(Bloomberg) — UnitedHealth Group Inc. (NYSE:UNH) and Humana Inc. (NYSE:HUM), two of the largest U.S. health insurers, are leaving the Patient Protection and Affordable Care Act (PPACA) public exchange in Colorado next year.
Bright Health, a startup that hasn't yet signed up its first customer, sees opportunity.
The new health insurer, led by former UnitedHealth executive Bob Sheehy, picked Colorado as its initial state market. The Minneapolis-based company is pursuing an increasingly popular model, teaming up with one health system — Centura Health in this case — to provide hospitals and doctors for its members.
"What we've seen, particularly in the individual market, is that the old insurance model doesn't work," Sheehy said in a phone interview. "A better model is one that really aligns the care provider, the physicians and the hospitals, financially, with the insurance company."
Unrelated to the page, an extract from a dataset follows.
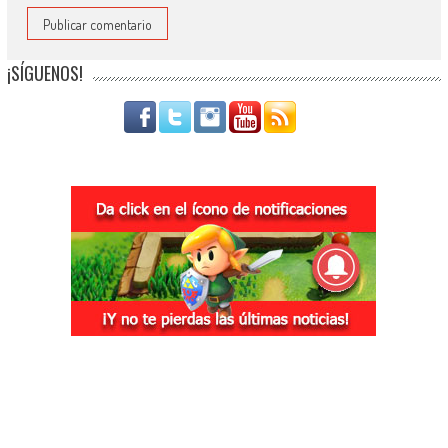
¡SÍGUENOS!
Insurers are experimenting with new strategies in the markets created by PPACA, which is also known as Obamacare, and also as the ACA, where large firms like Humana and UnitedHealth have recorded big losses. Oscar Health Insurance Corp., the New York insurance startup valued at $2.7 billion, struck deals with tight hospital networks when it expanded into Texas and California this year. It also has narrowed its network in its home state.
Cost control
Sheehy, 58, said Bright Health's partnership with Centura will let the firms focus on bringing down costs while improving health care for clients. He said the company will pursue a similar model as it expands into three to five additional markets over the next five years. Bright Health is also considering sales of Medicare Advantage plans, he said.
"The model of working in a collaborative way with a care partner like Centura will work well in each of those marketplaces," he said.
Pam Nicholson, Centura's senior vice president of strategy, said the health system, Colorado's biggest, isn't taking a financial risk in its agreement with Bright Health. Sheehy said the firms are "financially aligned," without providing details.
Centura had previously served as an exclusive provider for plans sold by Colorado HealthOP, the so-called co-op insurer started with federal funds under PPACA.
The insurer said in October that it was closing, one in a string of failures of government-backed firms after a shortfall in federal funds designed to prop up the PPACA market.